My hubby knows a lot about nutrition, so I’ve asked him to create a meal plan for me. To make it more likely that I would stick with it, I shared some really personal things with him about my eating habits.

Screen Shot 2018-05-28 at 3.06.46 PM.png

my criteria so to speak.  I wrote this for Eric while we sat with the kids during bath time last week.

I’m usually a I want to lose 20 pounds in a month kind of girl.  Which is why he likely asked me to set goals for 30 days, 90 days, and 180 days.  He knows that I’m impatient. I need to quickly see change in order to stick with it and feel motivated.

I also told him that if the meal plan and exercise feels really restrictive or controlling, I’ll totally push back.  I don’t like feeling controlled. That’s a story in itself.  I also get tired of eating the same things all the time. I need variety and something that I can pick at. I don’t want to eat a huge meal at lunch. We’ll see how this goes!

I’m also starting a 30 day email course with Meghan Genge called A Month of Magical Eating.  It starts June 1, 2018 in case you’re interested in it too.  I signed up because I like the idea of thinking more about my relationship with food.  I think diets and short term goals are just band-aids on something bigger.

I don’t enjoy food.  I eat for the mere sake of not being hungry.  Instead, I want to appreciate the taste of food and to be more conscious of what I’m consuming.  I want to think about how it is providing something good for my body (instead of the years I’ve spent worrying about what’s bad).  I’ve never done a course like this before, so I hope it will be a useful piece as I work to rewrite my food story.

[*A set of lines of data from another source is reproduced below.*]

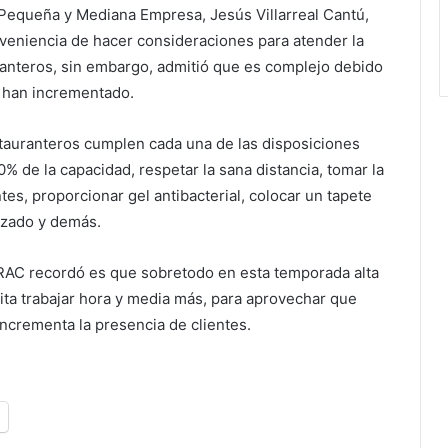
 Pequeña y Mediana Empresa, Jesús Villarreal Cantú,
nveniencia de hacer consideraciones para atender la
ranteros, sin embargo, admitió que es complejo debido
e han incrementado.
tauranteros cumplen cada una de las disposiciones
0% de la capacidad, respetar la sana distancia, tomar la
tes, proporcionar gel antibacterial, colocar un tapete
alzado y demás.
IRAC recordó es que sobretodo en esta temporada alta
ita trabajar hora y media más, para aprovechar que
ncrementa la presencia de clientes.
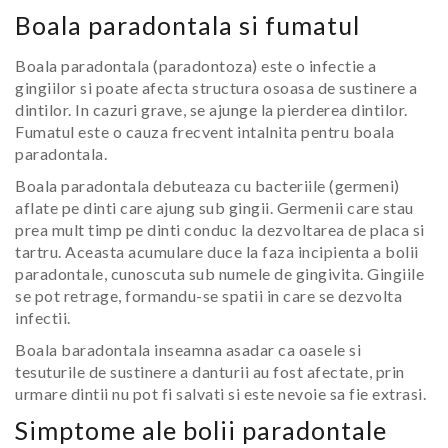
Boala paradontala si fumatul
Boala paradontala (paradontoza) este o infectie a
gingiilor si poate afecta structura osoasa de sustinere a
dintilor. In cazuri grave, se ajunge la pierderea dintilor.
Fumatul este o cauza frecvent intalnita pentru boala
paradontala.
Boala paradontala debuteaza cu bacteriile (germeni)
aflate pe dinti care ajung sub gingii. Germenii care stau
prea mult timp pe dinti conduc la dezvoltarea de placa si
tartru. Aceasta acumulare duce la faza incipienta a bolii
paradontale, cunoscuta sub numele de gingivita. Gingiile
se pot retrage, formandu-se spatii in care se dezvolta
infectii.
Boala baradontala inseamna asadar ca oasele si
tesuturile de sustinere a danturii au fost afectate, prin
urmare dintii nu pot fi salvati si este nevoie sa fie extrasi.
Simptome ale bolii paradontale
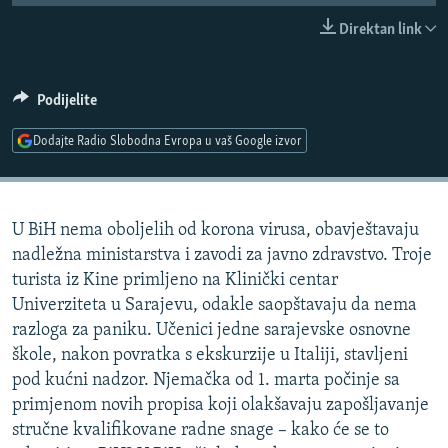
ISPRIČAJ MI
Direktan link
DNEVNO@RSE
SPECIJALI RSE
Podijelite
VIŠE OD NASLOVA
Dodajte Radio Slobodna Evropa u vaš Google izvor
PRATITE NAS
GENOCID U SREBRENICI
POPLAVE I KLIZIŠTA U BIH 2024.
U BiH nema oboljelih od korona virusa, obavještavaju
TV LIBERTY
Sve RFE/RL stranice
nadležna ministarstva i zavodi za javno zdravstvo. Troje
POST SCRIPTUM
turista iz Kine primljeno na Klinički centar
Univerziteta u Sarajevu, odakle saopštavaju da nema
MOJA EVROPA
razloga za paniku. Učenici jedne sarajevske osnovne
TRI DECENIJE OD RATA U BIH
škole, nakon povratka s ekskurzije u Italiji, stavljeni
SVE KARTE DEJTONA
pod kućni nadzor. Njemačka od 1. marta počinje sa
primjenom novih propisa koji olakšavaju zapošljavanje
NASTANAK I RASPAD JUGOSLAVIJE
stručne kvalifikovane radne snage – kako će se to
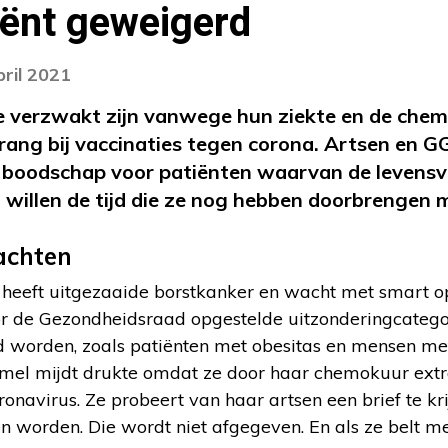
iënt geweigerd
pril 2021
e verzwakt zijn vanwege hun ziekte en de che
ang bij vaccinaties tegen corona. Artsen en G
 boodschap voor patiënten waarvan de levens
ij willen de tijd die ze nog hebben doorbrengen 
achten
heeft uitgezaaide borstkanker en wacht met smart op
oor de Gezondheidsraad opgestelde uitzonderingcatego
 worden, zoals patiënten met obesitas en mensen me
l mijdt drukte omdat ze door haar chemokuur extra
onavirus. Ze probeert van haar artsen een brief te kr
n worden. Die wordt niet afgegeven. En als ze belt m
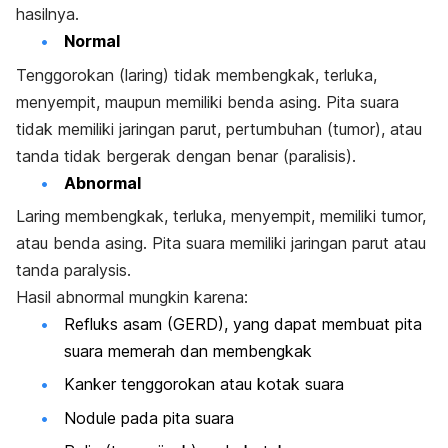
hasilnya.
Normal
Tenggorokan (laring) tidak membengkak, terluka,
menyempit, maupun memiliki benda asing. Pita suara
tidak memiliki jaringan parut, pertumbuhan (tumor), atau
tanda tidak bergerak dengan benar (paralisis).
Abnormal
Laring membengkak, terluka, menyempit, memiliki tumor,
atau benda asing. Pita suara memiliki jaringan parut atau
tanda paralysis.
Hasil abnormal mungkin karena:
Refluks asam (GERD), yang dapat membuat pita
suara memerah dan membengkak
Kanker tenggorokan atau kotak suara
Nodule pada pita suara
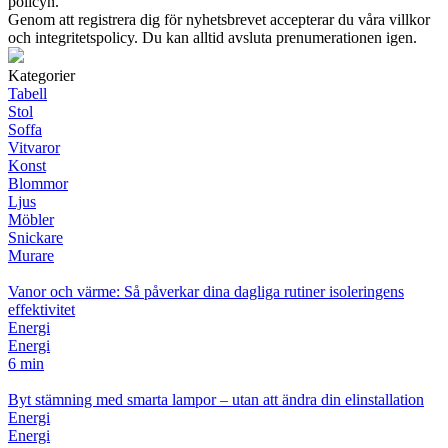
policyn.
Genom att registrera dig för nyhetsbrevet accepterar du våra villkor
och integritetspolicy. Du kan alltid avsluta prenumerationen igen.
Kategorier
Tabell
Stol
Soffa
Vitvaror
Konst
Blommor
Ljus
Möbler
Snickare
Murare
Vanor och värme: Så påverkar dina dagliga rutiner isoleringens
effektivitet
Energi
Energi
6 min
Byt stämning med smarta lampor – utan att ändra din elinstallation
Energi
Energi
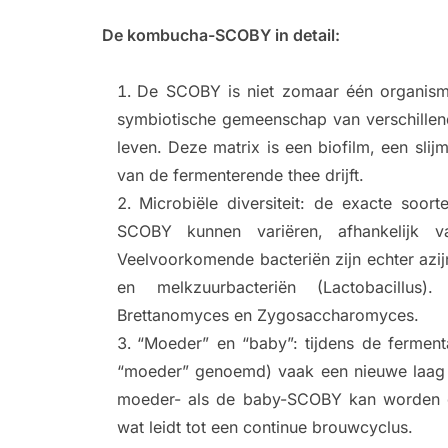
De kombucha-SCOBY in detail:
De SCOBY is niet zomaar één organisme
symbiotische gemeenschap van verschillende
leven. Deze matrix is ​​een biofilm, een sli
van de fermenterende thee drijft.
Microbiële diversiteit: de exacte soor
SCOBY kunnen variëren, afhankelijk 
Veelvoorkomende bacteriën zijn echter azi
en melkzuurbacteriën (Lactobacillus)
Brettanomyces en Zygosaccharomyces.
“Moeder” en “baby”: tijdens de fermen
“moeder” genoemd) vaak een nieuwe laag o
moeder- als de baby-SCOBY kan worden 
wat leidt tot een continue brouwcyclus.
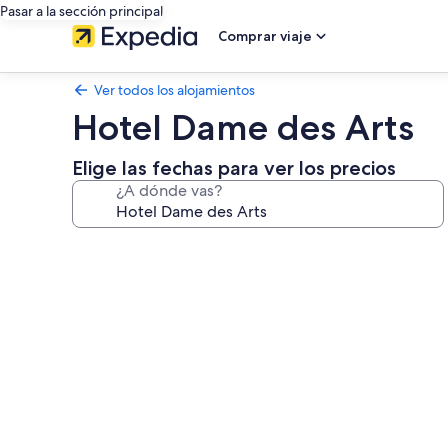
Pasar a la sección principal
Comprar viaje
Ver todos los alojamientos
Hotel Dame des Arts
Elige las fechas para ver los precios
¿A dónde vas?
Galería
de
imágenes
de
Hotel
Dame
des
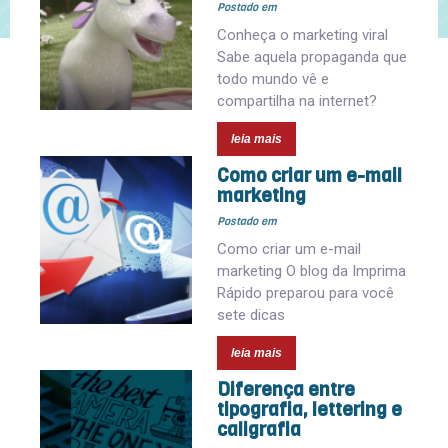
Postado em
Conheça o marketing viral
Sabe aquela propaganda que
todo mundo vê e
compartilha na internet?
leia mais
Como criar um e-mail
marketing
Postado em
Como criar um e-mail
marketing O blog da Imprima
Rápido preparou para você
sete dicas
leia mais
Diferença entre
tipografia, lettering e
caligrafia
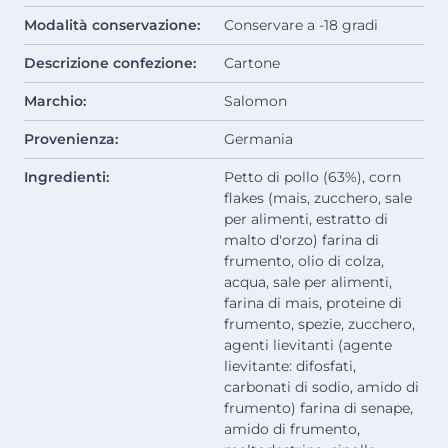
Modalità conservazione:
Conservare a -18 gradi
Descrizione confezione:
Cartone
Marchio:
Salomon
Provenienza:
Germania
Ingredienti:
Petto di pollo (63%), corn
flakes (mais, zucchero, sale
per alimenti, estratto di
malto d'orzo) farina di
frumento, olio di colza,
acqua, sale per alimenti,
farina di mais, proteine di
frumento, spezie, zucchero,
agenti lievitanti (agente
lievitante: difosfati,
carbonati di sodio, amido di
frumento) farina di senape,
amido di frumento,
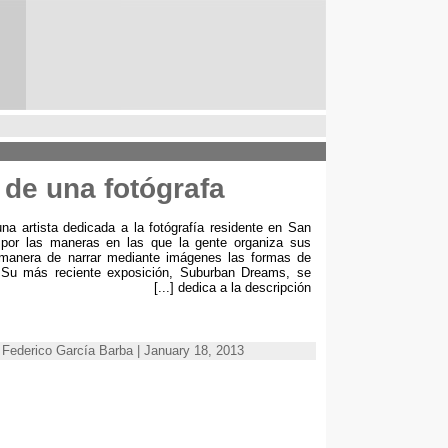
de una fotógrafa
na artista dedicada a la fotógrafía residente en San
 por las maneras en las que la gente organiza sus
manera de narrar mediante imágenes las formas de
.
Su más reciente exposición
,
Suburban Dreams
,
se
[...]
dedica a la descripción
icado por Federico García Barba | January 18, 2013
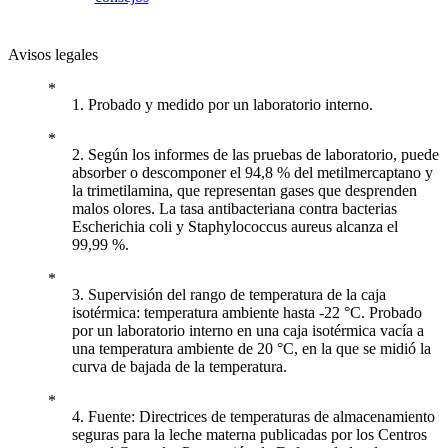
Avisos legales
1. Probado y medido por un laboratorio interno.
2. Según los informes de las pruebas de laboratorio, puede
absorber o descomponer el 94,8 % del metilmercaptano y
la trimetilamina, que representan gases que desprenden
malos olores. La tasa antibacteriana contra bacterias
Escherichia coli y Staphylococcus aureus alcanza el
99,99 %.
3. Supervisión del rango de temperatura de la caja
isotérmica: temperatura ambiente hasta -22 °C. Probado
por un laboratorio interno en una caja isotérmica vacía a
una temperatura ambiente de 20 °C, en la que se midió la
curva de bajada de la temperatura.
4. Fuente: Directrices de temperaturas de almacenamiento
seguras para la leche materna publicadas por los Centros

And lastly, I’m going to spend some time doing research and learning more about food associations (how is what I eat, linked to my past?  Do certain foods trigger good or bad memories?) I have no idea what I’ll find out. I do hope that it will give me some insight into my current behaviours – conscious or not.

Here’s to change.

5 thoughts on “my food story.

  1. Stacey says:

    I hear you on this big time!! I’ve spent over a year “flipping the script” in my mind. Every time you go to think a negative thought, turn it into something positive. Instead of bashing myself for eating treats I say “ok I enjoyed that. Back to healthy eating.”
    I’ve stopped counting calories and that because it made me feel stressed and anxious.
    I focus on eating balanced meals and not snacking after dinner. I try to do something active (run/gym) 3 days a week.
    The weight is slowly coming off but more importantly I feel good about myself. I’m not standing in front of the mirror saying “you’re disgusting” anymore. I feel like I’m on my way to feeling good about myself.

    • Very Lainie says:

      Good for you! The changes you describe sound like ones that feel do-able versus short term. It’s something a person can continue to work on. Being patient and kind to oneself is so key.

  2. Jackie Speers says:

    That was so honest and brave girl, thanks for sharing! You know you aren’t alone in this, so many of us share the same struggles, especially the part about having littles who take up most or all of your time. Just now that my kids are bigger (6 and 10) have I started to take some time back for me. I see a trainer twice weekly and love how strong and fit it is making me feel. That too can change your relationship with food, and has for me. I am verging on 40 and feeling the best I have in a very long time. Wishing you well on this journey, I have no doubt that you’ve got this! 🙂

    • Very Lainie says:

      Good for you, Jax! So happy to hear that you’re feeling great and carving some time for yourself. You do so much for your kids. Thank you for posting a note – always good to hear from you.